L’aggettivo che mi sembra più adatto ad esprimere il succo di quel che ho ascoltato e visto è: emozionante. Sono stato, letteralmente, con gli occhi lucidi per tutto il tempo, ed è davvero cosa rara, oggi come oggi. Ogni diffidenza, ogni barriera critica razionale, ogni tentazione di snobismo sono venuti meno di fronte ad un piccolo miracolo artistico. Una (bravissima, lo sapevo già) cantante ed autrice che viene da Israele, che nasce come star pop nel mondo anglosassone e che, senza tema di smentita, è oggi la migliore, la più brava e genuina interprete di una tradizione che -formalmente- non le appartiene, ma che in realtà è riuscita a far sua ed a esprimere con una verità, un emozione ed un respiro che nessun’altra o altro interprete vivente, per quanto napoletano, si sogna.
La sua voce straordinaria è un mezzo, non un fine (è questa la differenza tra i virtuosi e gli artisti). Uno strumento per esprimere senso ed emozione. Così come gli arrangiamenti per chitarra e quartetto d’archi, perfetti, impeccabili. “Giusti” senza essere ovvi. Al di là di qualsiasi inutile disputa tra tradizione e contemporaneità. Intelligenti e discreti: esattamente ciò che serviva.
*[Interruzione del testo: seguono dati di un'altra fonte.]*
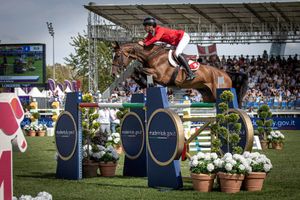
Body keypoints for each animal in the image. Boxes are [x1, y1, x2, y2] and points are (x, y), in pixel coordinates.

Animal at [111, 42, 247, 106]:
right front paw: (141, 81)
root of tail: (226, 74)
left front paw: (143, 81)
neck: (152, 55)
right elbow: (137, 70)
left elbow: (140, 69)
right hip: (208, 95)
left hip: (219, 90)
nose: (113, 73)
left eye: (117, 56)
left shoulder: (161, 76)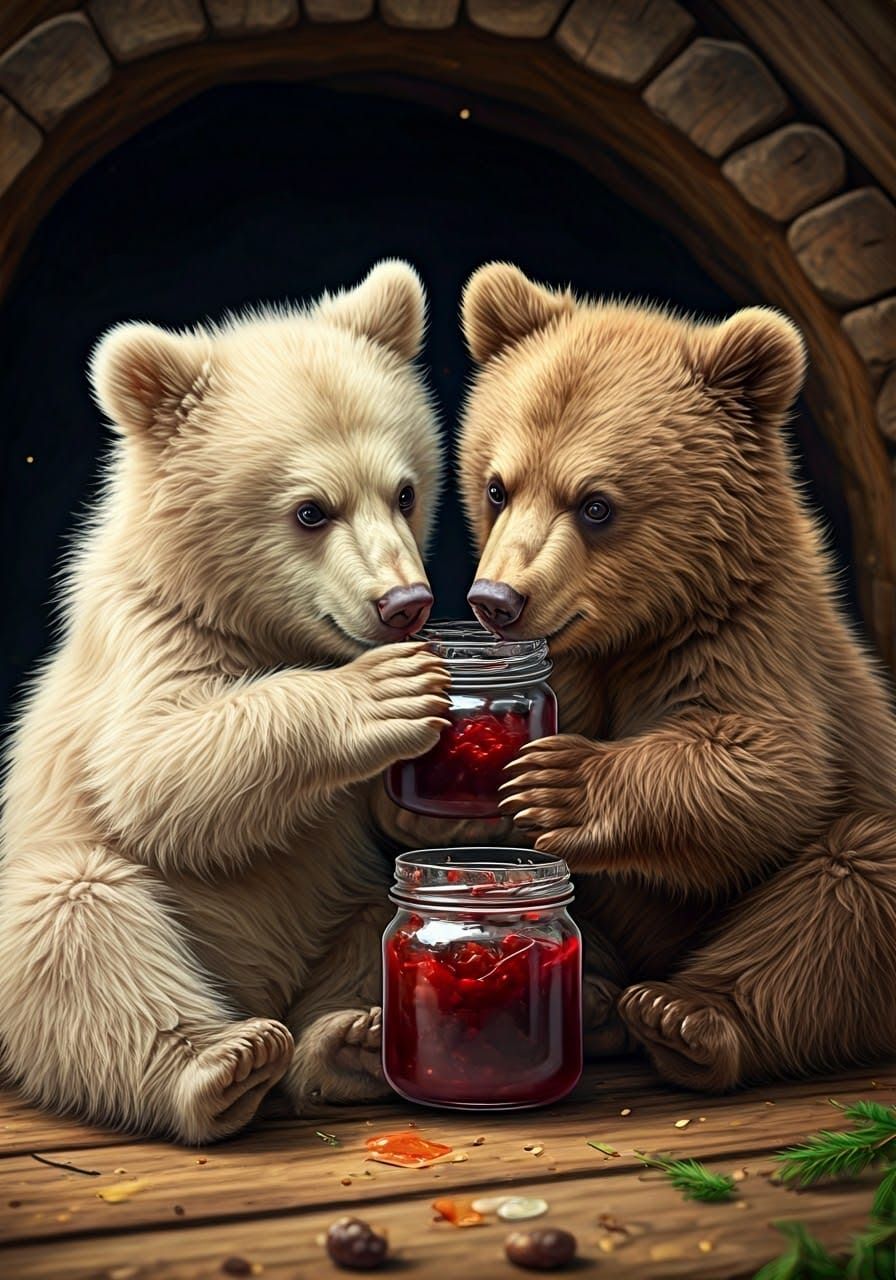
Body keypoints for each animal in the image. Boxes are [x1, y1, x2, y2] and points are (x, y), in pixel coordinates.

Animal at [0, 261, 452, 1141]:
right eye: (311, 510)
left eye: (405, 491)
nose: (404, 603)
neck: (238, 613)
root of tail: (258, 986)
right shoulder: (148, 640)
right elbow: (155, 767)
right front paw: (385, 693)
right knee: (76, 923)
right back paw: (220, 1064)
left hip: (337, 903)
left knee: (371, 932)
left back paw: (348, 1046)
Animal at [458, 261, 896, 1092]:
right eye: (497, 485)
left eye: (595, 504)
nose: (497, 600)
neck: (632, 628)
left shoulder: (746, 636)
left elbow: (767, 762)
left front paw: (556, 781)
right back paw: (596, 1002)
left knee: (852, 875)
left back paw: (687, 1017)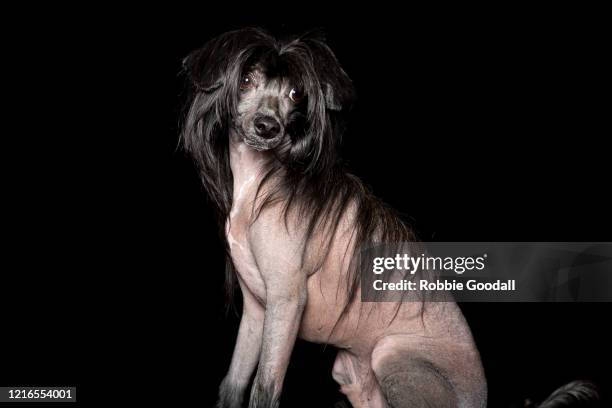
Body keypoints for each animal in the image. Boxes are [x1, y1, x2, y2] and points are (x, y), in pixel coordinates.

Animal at [179, 28, 596, 408]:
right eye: (246, 80)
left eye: (297, 93)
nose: (267, 127)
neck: (258, 180)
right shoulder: (256, 311)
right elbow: (233, 383)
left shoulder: (285, 302)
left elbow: (264, 389)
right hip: (351, 374)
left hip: (389, 355)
Un effetto collaterale, del tutto imprevisto, di questo concerto è stato anche una temporanea riconciliazione personale con questa Città, con la quale ho ormai da tempo un pessimo rapporto. Almeno per la durata dello spettacolo, ho avuto un senso di alleggerimento, di riconoscimento, di ritorno a casa. Potevo identificarmi in quel discorso sentimentale. Ed ho potuto farlo perchè un altro magnifico regalo di Noa è stato il portare il “sentimento napoletano” su un orizzonte evocativo allargato. Su uno scenario identitario non limitato ad un golfo, ma all’Europa intera, a quanto di ebraicamente cosmopolita -sorprendentemente- circola nel nostro sangue, nel mio, in quello di Noa e Gil, in quel “fiume del sangue” Borgesiano cui nessuno può illudersi di sfuggire, e in cui si può felicemente ritrovare un’identità allo stesso tempo specifica ed allargata. Sentivo Era de maggio e mi sembrava di stare allo stesso tempo a Napoli e a Parigi, oggi e un secolo fa, senza nessun contrasto. Ascoltavo la versione in ebraico di Lily Cangy (già abbastanza ironicamente cosmopolita di per sè: chi me piglia pè francesa, chi me piglia pè spagnola…) e mi sembrava di sentire Marlene Dietrich nella canzone di Lola dell’Angelo Azzurro. L’Europa. Orizzonti che si allargano. L’Europa, molto più che l’abusato Mediterraneo. L’Europa fecondata dalla diaspora, dal dolore e dall’arte di chi ci ha errato nei secoli ed ha contribuito a costruire il meglio della nostra cultura. Il mondo, lo sguardo e l’emozione davvero globali. L’esatto contrario del nazionalismo e dell’ignoranza strapaesana e camorrista.